THE TASK: Within the data below, copy each line where the string "shift" is found.

DATA EXTRACT:
BEGIN

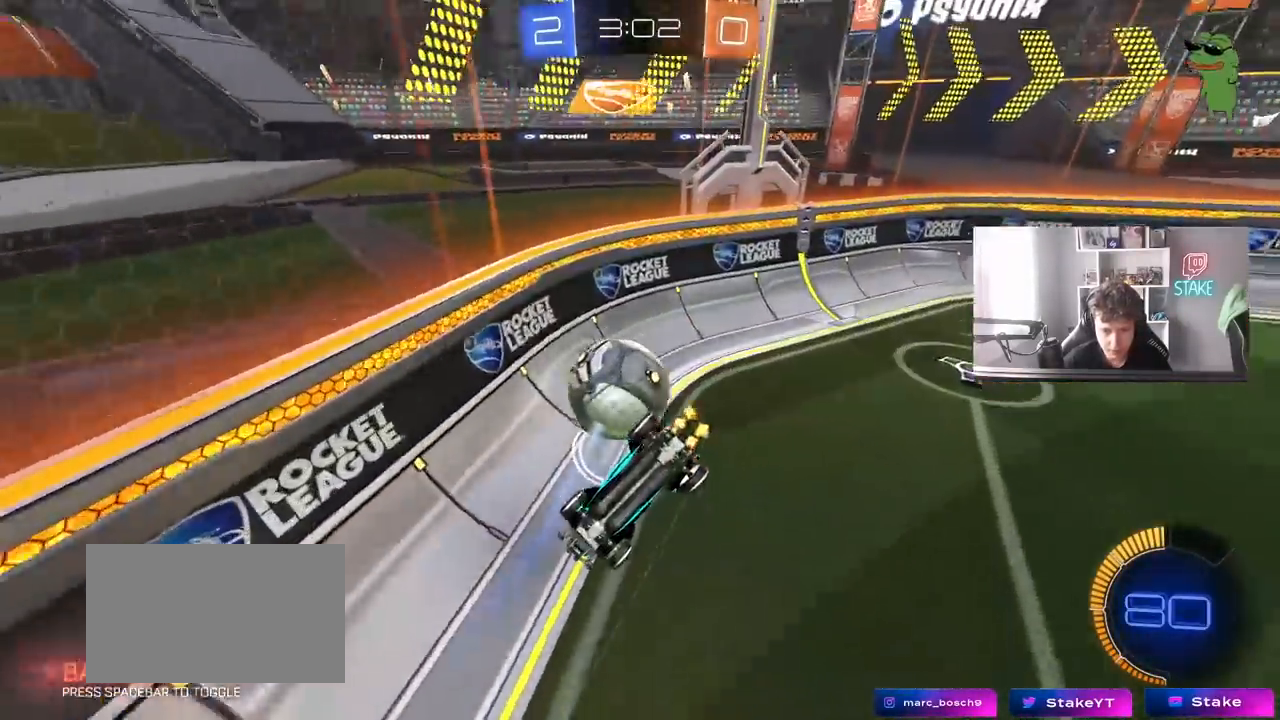
{"keys": [], "mouse": [], "mouse_move": "still", "events": [[50, "a", "down"], [100, "w", "up"], [233, "a", "up"], [233, "s", "down"], [383, "d", "down"], [417, "d", "up"], [467, "s", "up"]]}
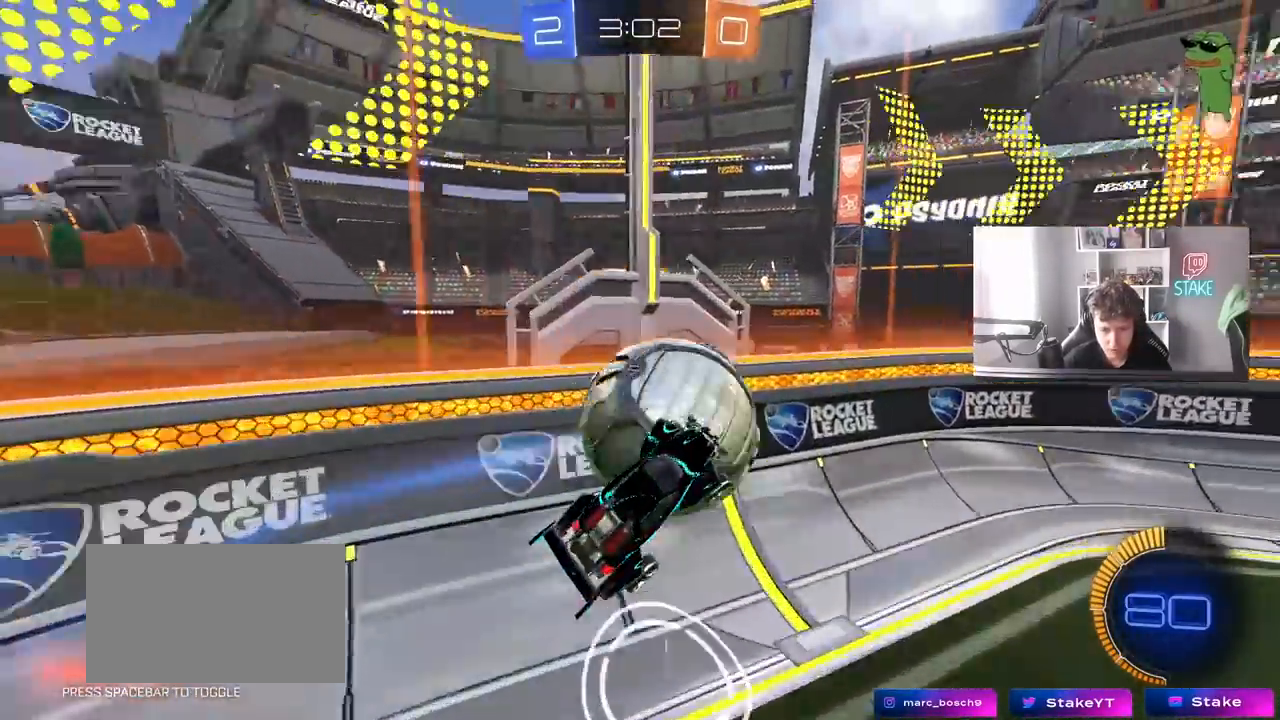
{"keys": ["a", "shift", "w"], "mouse": [], "mouse_move": "still", "events": [[117, "a", "down"], [117, "shift", "down"], [117, "w", "down"], [200, "a", "up"], [300, "d", "down"], [350, "d", "up"], [400, "a", "down"]]}
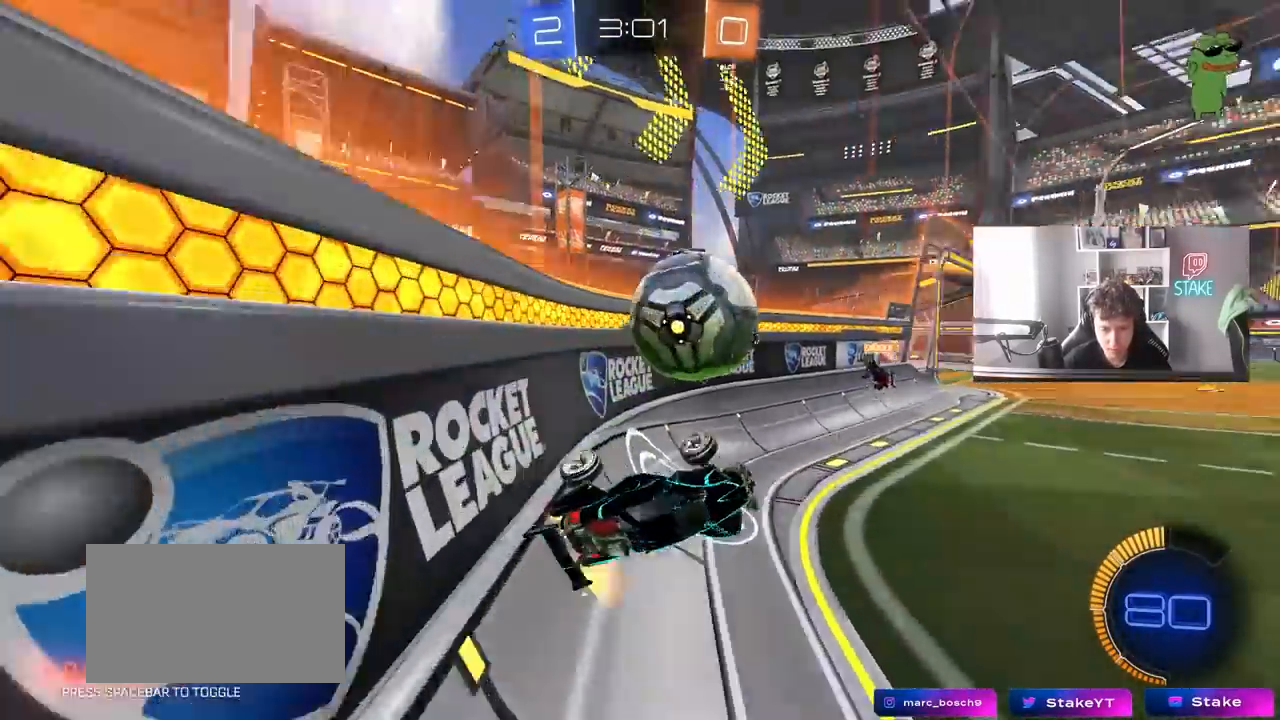
{"keys": ["d", "w"], "mouse": ["left"], "mouse_move": "still", "events": [[83, "mouse_left", "down"], [133, "w", "up"], [167, "a", "up"], [167, "shift", "up"], [367, "d", "down"], [450, "w", "down"]]}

END

ANSWER AREA:
{"keys": ["a", "shift", "w"], "mouse": [], "mouse_move": "still", "events": [[117, "a", "down"], [117, "shift", "down"], [117, "w", "down"], [200, "a", "up"], [300, "d", "down"], [350, "d", "up"], [400, "a", "down"]]}
{"keys": ["d", "w"], "mouse": ["left"], "mouse_move": "still", "events": [[83, "mouse_left", "down"], [133, "w", "up"], [167, "a", "up"], [167, "shift", "up"], [367, "d", "down"], [450, "w", "down"]]}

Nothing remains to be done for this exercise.